L’appétit d’Elior pour la foodtech ne faiblit pas. À deux jours d’intervalle, mi-octobre, le groupe de restrauration collective a annoncé deux investissements dans des start up des françaises : La Belle Assiette et Pop Chef. Ceux-ci illustrent l’intérêt grandissant d’Elior Group (5,674 milliards d’euros de chiffre d’affaires en 2014/2015) pour les " pépites" proposant des solutions innovantes dans le domaine de l’alimentation et de la restauration, et font suite aux autres investissements réalisés cette année dans Food Me Up et Never Eat Alone. "Nous avons la conviction que les foodtechs peuvent améliorer l’expérience client et qu’elles vont rendre de nouveaux services à nos convives", explique Virginie Rabant, directrice de l’innovation d’Elior Group. "Il ne s’agit pas d’un effet de mode passager, mais d’une véritable démarche de long terme inscrite dans le plan stratégique d’Elior Group pour les années 2016-2020 et au-delà", poursuit Virgine Rabant. L’idée a d’ailleurs été impulsée au plus haut niveau de la hiérarchie, par le p.-d.g. Philippe Salle, et s’est concrétisée sous la forme d’une direction de l’innovation au sein d’Elior Group créée il y a un peu plus d’un an.

Les foodtechs sont un axe stratégique de développement

L’entreprise conduit plusieurs dizaines de projets dans le monde avec des start-up, à travers des collaborations qui ne sont pas toujours des investissements. "Mener un projet avec une start-up c’est nous permettre de mieux connaître l’entreprise et ses dirigeants", explique la directrice de l’innovation. C’est ce que fait actuellement l’entreprise en France avec quatre d’entre elles, Optimiam, Swaf, Dataiku et Wynd, sans être entrée au capital.

La collaboration peut déboucher sur un investissement, mais pas systématiquement. Pour les deux dernières prises de participations annoncées en octobre, "Elior Group est entré directement au capital de Pop Chef et de la Belle Assiette sans phase de collaboration préalable, car il s’agissait de nouveaux services en rupture avec nos activités classiques", souligne Virgine Rabant.

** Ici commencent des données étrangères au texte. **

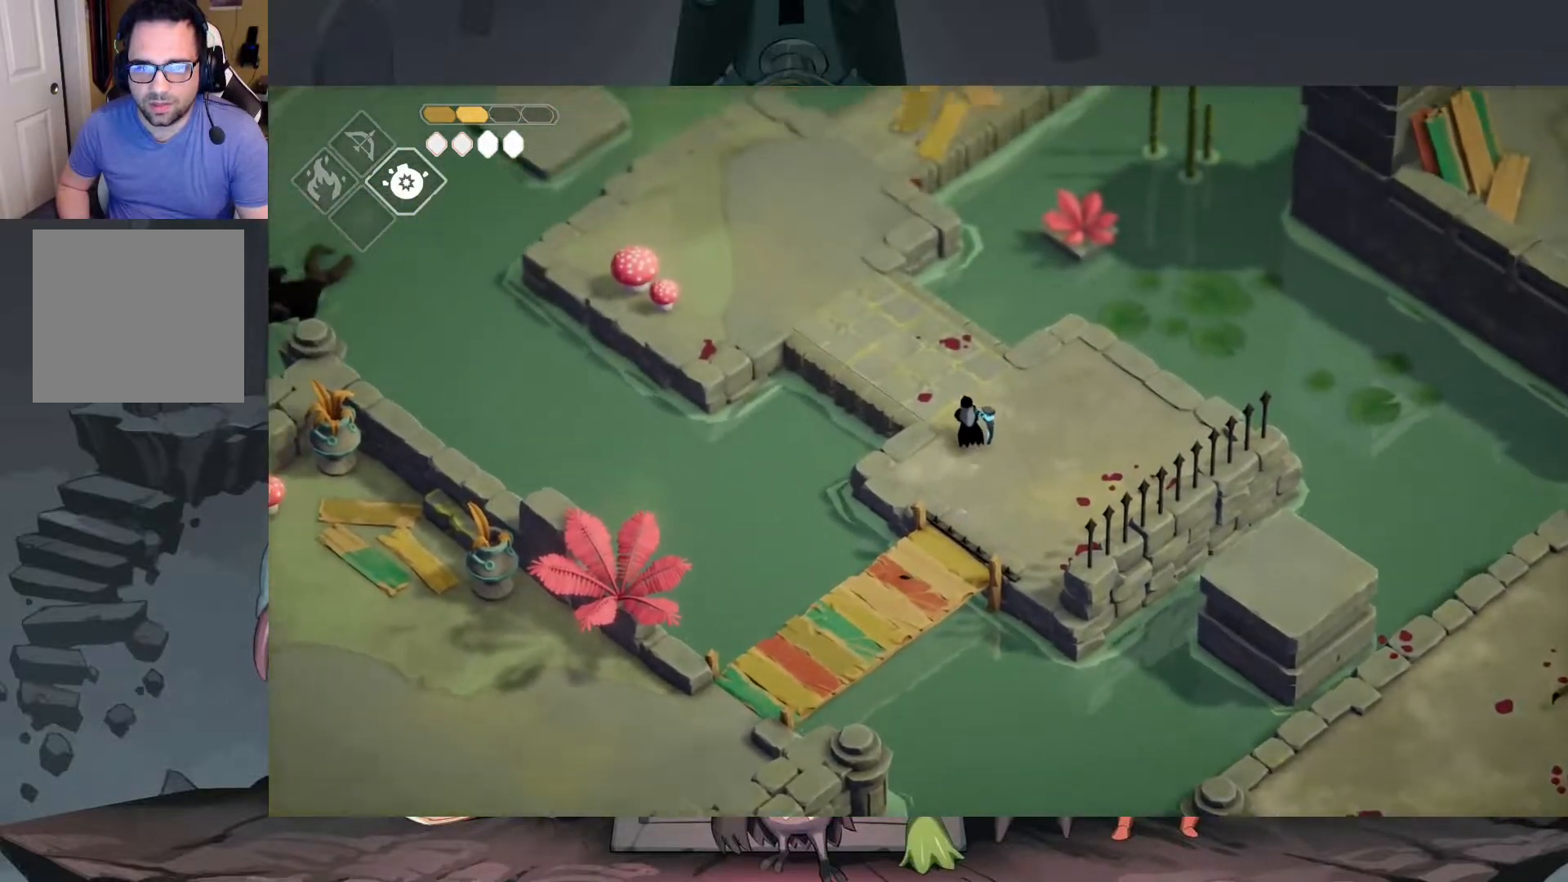
{"buttons": [], "left_stick": "up-left", "right_stick": "up-left", "events": [[250, "left_stick", "up-left"]]}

Soucieux de protéger au maximum la capacité créatrice des start-up, Elior se fixe pour ligne de conduite de ne pas acquérir la majorité du capital de l’entreprise. « On ne veut pas les bloquer dans leur développement, mais plutôt les accompagner, souligne Virginie Rabant, c’est pourquoi nous ne voulons pas dépasser 20 % du capital des jeunes pousses dans lesquelles nous investissons". La coopération est surtout opérationnelle. Dans le cas de la Belle Assiette for Business, le service pourrait être proposé aux clients d’Elior. Des synergies pourront aussi être trouvées avec certaines start-up pour des achats groupés.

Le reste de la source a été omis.